Author(s): anonymous
Date of publication: November 1901
Volume number: 5
Issue number: none
Pagination: 142

 
Citation
“Legislation Against Anarchy.” Law Notes Nov. 1901 v5: p. 142.
 
Transcription
full text
 
Keywords
William S. Cowherd (public statements); anarchism (laws against); anarchism.
 
Named persons
Mikhail Bakunin [variant first name below]; William S. Cowherd; Pierre-Joseph Proudhon.
 
Notes
As stated in the preceding editorial in the journal, Cowherd (below) is a congressman who addressed a meeting of the Kansas City Bar Association.
 
Document

 

Legislation Against Anarchy

     IN discussing the general nature of legislation against anarchy, Mr. Cowherd said: “To appreciate the difficulty of effective legislation it is only necessary to look into the nature of the evil sought to be remedied. Anarchy is defined by Webster to be ‘an absence of government; the state of society where there is no law or supreme power.’ It is, in fact, a political belief or opinion in regard to the form of government. And we do not punish opinions, however inimical to society, unless accompanied by acts. The anarchists themselves are of two classes, the idealist and the criminal.
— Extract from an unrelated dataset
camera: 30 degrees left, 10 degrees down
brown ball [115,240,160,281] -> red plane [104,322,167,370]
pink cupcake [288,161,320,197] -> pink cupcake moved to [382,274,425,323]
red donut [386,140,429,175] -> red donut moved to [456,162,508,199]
The first have been properly termed the ‘opium-eaters of politics’; they are dreamers, who see visions of a Utopia where man is so highly developed, his ethereal quality so cultivated, there will be no government, because there will be no need of government. There will be no laws, because there will be no wrongs to right or crimes to punish, the conduct of every individual being regulated always by an exalted conscience. This was the theory of Proudhon, who has been called ‘the father of anarchists.’ From such gentle doctrine has grown the modern monster that threatens society. Of course, such dreams cannot be punished by law, nor would any one wish so to do. The unenviable distinction of founding the order of criminals, or ‘red anarchists,’ is usually given to Michael Bakunin, a Russian of aristocratic birth, at one time an officer in the army of the Czar, and a man of wealth. His political opinions brought him into conflict with the home government, and he fled to Italy. Starting with Proudhon’s ideal, he came to the conclusion that such a state of society would more quickly be brought about through force; so he taught that theft was a distribution of the property of the public that had been wrongfully permitted to accumulate in the hands of individuals, and the quickest way to learn to do without rule was to remove the ruler. Bakunin held that to overthrow government it was necessary to unloose all the powers now called evil, and destroy what is called public order.”